Это чувство неуверенности, внутренней борьбы между разумом и верой и страстное желание вечной жизни с точки зрения прагматиста будет оправдано тем, что оно является основой поведения и фундаментом морали. Но необходимо пояснить, что я не стремился к этому практическому выводу ради того, чтоб оправдать это чувство, а пришел к этому выводу благодаря своему внутреннему опыту. Я не хочу; да и не обязан искать оправдание этому состоянию внутренней борьбы, неуверенности и страстного желания; это факт и баста. И если кто-нибудь, оказавшись в этом состоянии, на дне бездны, не находит в нем тех же самых мотивов поведения и стимулов жизни, и поэтому совершает телесное или духовное самоубийство - убив себя или же отказавшись от всякого творчества на благо людей, - я ему не судья. И пагубные последствия той или иной доктрины, то есть те, что мы называем пагубными, доказывают только то, я повторяю, что с точки зрения наших желаний эта доктрина пагубна, но они вовсе не являются доказательством того, что эта доктрина является ложной; последствия же зависят не столько от доктрины, сколько от того, кто делает из нее выводы.

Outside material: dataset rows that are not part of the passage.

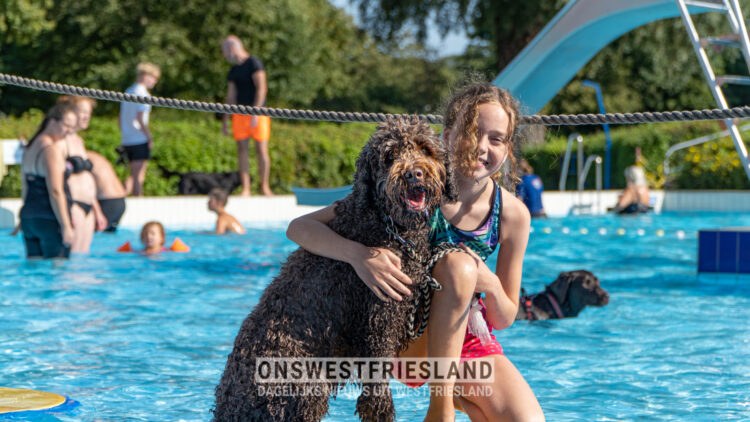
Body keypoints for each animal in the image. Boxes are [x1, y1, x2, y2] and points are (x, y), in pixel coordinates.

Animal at [212, 116, 458, 422]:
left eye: (425, 149)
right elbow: (377, 396)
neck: (387, 224)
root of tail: (225, 409)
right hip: (302, 385)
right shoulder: (379, 322)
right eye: (389, 156)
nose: (414, 175)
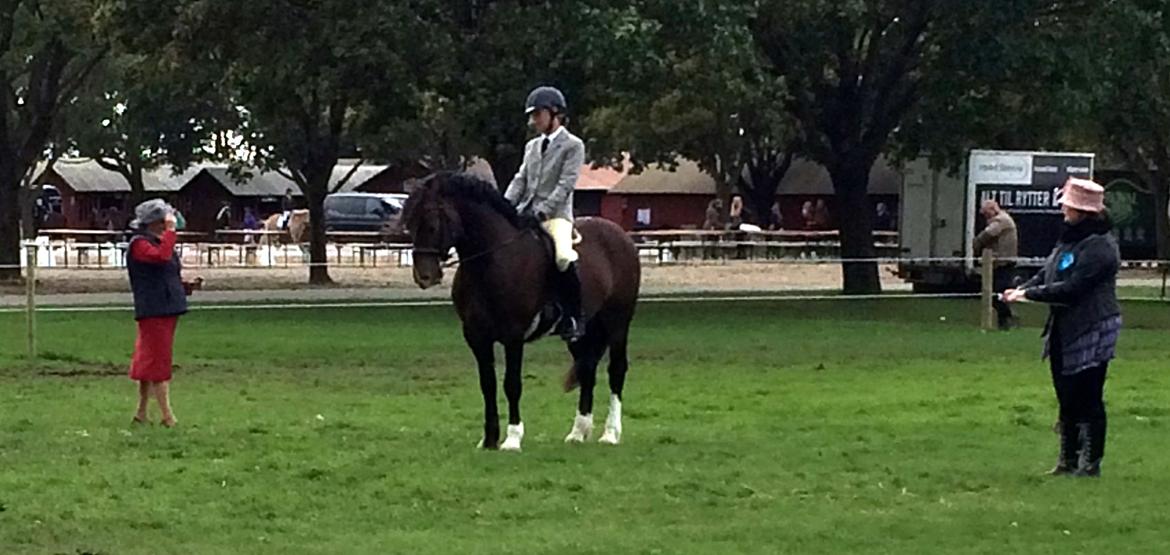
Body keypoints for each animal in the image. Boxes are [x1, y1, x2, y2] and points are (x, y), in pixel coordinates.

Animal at [402, 169, 641, 451]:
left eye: (431, 223)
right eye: (410, 224)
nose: (424, 277)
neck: (490, 262)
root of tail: (620, 234)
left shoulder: (513, 336)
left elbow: (512, 384)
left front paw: (512, 439)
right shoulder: (476, 337)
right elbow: (488, 384)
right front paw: (489, 439)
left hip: (617, 324)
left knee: (616, 370)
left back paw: (610, 434)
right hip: (581, 331)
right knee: (587, 369)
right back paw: (578, 433)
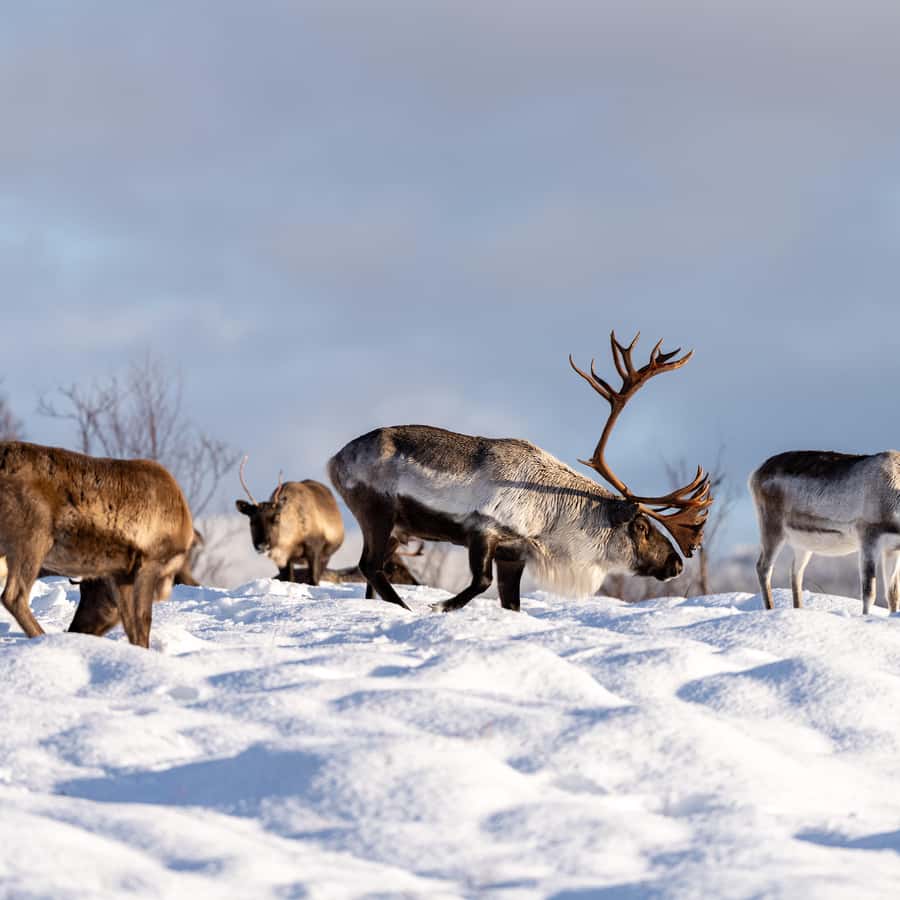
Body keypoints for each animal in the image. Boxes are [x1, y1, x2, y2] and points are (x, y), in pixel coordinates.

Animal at [0, 441, 194, 646]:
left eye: (88, 590)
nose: (77, 629)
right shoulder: (150, 561)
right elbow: (143, 621)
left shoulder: (121, 573)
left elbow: (130, 623)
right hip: (33, 535)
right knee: (14, 596)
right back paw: (43, 637)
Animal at [328, 332, 712, 612]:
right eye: (642, 527)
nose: (676, 564)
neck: (552, 514)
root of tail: (335, 459)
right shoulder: (484, 530)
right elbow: (480, 582)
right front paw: (441, 606)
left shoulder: (513, 554)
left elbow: (510, 602)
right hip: (377, 512)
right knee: (370, 566)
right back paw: (404, 608)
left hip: (398, 528)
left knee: (372, 571)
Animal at [750, 451, 900, 614]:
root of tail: (756, 473)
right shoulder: (869, 540)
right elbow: (869, 593)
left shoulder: (892, 549)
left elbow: (893, 594)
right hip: (772, 528)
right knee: (763, 567)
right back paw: (770, 608)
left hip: (803, 545)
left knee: (796, 571)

Один и тот же принцип одному человеку служит мотивом для творчества, а другому - основанием для отказа от творчества; один, руководствуясь им, поступит так, а другой совершенно противоположным образом. Дело в том, что наши доктрины обычно являются не более, чем оправданием a posteriori нашего поведения, или способом, при помощи которого мы пытаемся объяснить самим себе мотивы своего поведения.
В самом деле, человек не склонен игнорировать мотивы своего поведения, и подобно тому, как человек, которому под гипнозом было внушено то или иное действие, придумывает потом разумные основания, которые оправдывают его поведение и делают логичным в его собственных глазах и в глазах других людей, оставаясь при этом в неведении относительно истинной причины своего поступка, так и всякий другой человек, который тоже загипнотизирован, ведь жизнь есть сон, ищет разумные основания своего поведения. И если бы у шахматных фигур было сознание, они наверняка стали бы приписывать себе мотивы, то есть целесообразную рациональность, своих передвижений по шахматной доске. Так что всякая философская теория служит объяснением и оправданием определенной этики, определенной доктрины поведения, которая в действительности произрастает из внутреннего нравственного чувства ее автора. Но, испытывая это чувство, он может быть и не имеет ясного сознания истинных его оснований, или причин.
Итак, можно предположить, что если мой разум, являющийся в известной степени частью разума моих братьев в человечестве, ограниченной во времени и в пространстве, преподает мне этот абсолютный скептицизм относительно всего того, что касается жажды вечной жизни, то мое чувство жизни, являющееся самой сущностью жизни, моя витальность, моя неутолимая жажда жизни и мое отвращение к смерти, эта моя непокорность смерти, - внушает мне доктрины, с помощью которых я пытаюсь оказывать сопротивление деятельности разума. Имеют ли эти доктрины какое-нибудь объективное значение? - спросите вы меня. И я отвечу, что не понимаю, что это такое - обьективное значение доктрины. Я не стану говорить, что доктрины эти будут более или менее поэтическими и нефилософскими, поскольку я намерен описывать то, что позволяет мне жить; но возьму на себя смелость сказать, что мое страстное желание жить и жить вечно подвигло меня на творчество этих доктрин. И если благодаря им мне удастся подкрепить и поддержать в другом человеке то же самое желание, быть может ослабевающее, я сделаю гуманное дело, а главное, дело моей жизни. Одним словом, все равно, с разумом ли, без разума или вопреки разуму, я не хочу умирать. Если же в конце концов я умру, и если умру совсем, то это не я умру, то есть не я позволю себе умереть, но судьба человеческая убьет меня. Если только я не сойду с ума, не потеряю головы, или вернее не головы, а сердца, я не уйду в отставку из жизни; не я подам в отставку, но меня уволят.
И точно так же ничего не проясняют эти двусмысленные слова «пессимизм» и «оптимизм», которые зачастую говорят нам нечто совершенно противоположное тому, что хотели сказать те, кто их употребляет. Присвоить какой-нибудь доктрине звание пессимистической вовсе не значит доказать ее недействительность, а плодотворная деятельность вовсе не является исключительной принадлежностью так называемых оптимистов. Напротив, я полагаю, что многие, быть может самые великие герои, были людьми отчаявшимися, и именно от отчаяния совершали свои подвиги. И если все-таки принять эти двусмысленные наименования оптимизма и пессимизма, то речь должна идти о подлинном, трансцендентном, пессимизме, порождающем мирской, земной, оптимизм; эту мысль я собираюсь развить в дальнейшем.